§ **Exercise aim**
A faithful transcription of all the entries below is needed, without the pictures.
++++ Material for the task
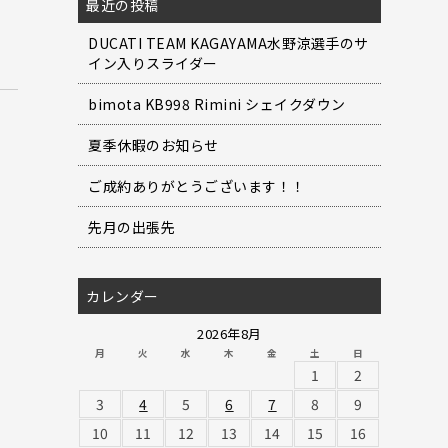
最近の投稿
DUCATI TEAM KAGAYAMA水野涼選手のサ
イン入りスライダー
bimota KB998 Rimini シェイクダウン
夏季休暇のお知らせ
ご成約ありがとうございます！！
先月の出張先
カレンダー
2026年8月
月
火
水
木
金
土
日
1
2
3
4
5
6
7
8
9
10
11
12
13
14
15
16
++++++++
§ **Exercise result**
最近の投稿
DUCATI TEAM KAGAYAMA水野涼選手のサ
イン入りスライダー
bimota KB998 Rimini シェイクダウン
夏季休暇のお知らせ
ご成約ありがとうございます！！
先月の出張先
カレンダー
2026年8月
月
火
水
木
金
土
日
1
2
3
4
5
6
7
8
9
10
11
12
13
14
15
16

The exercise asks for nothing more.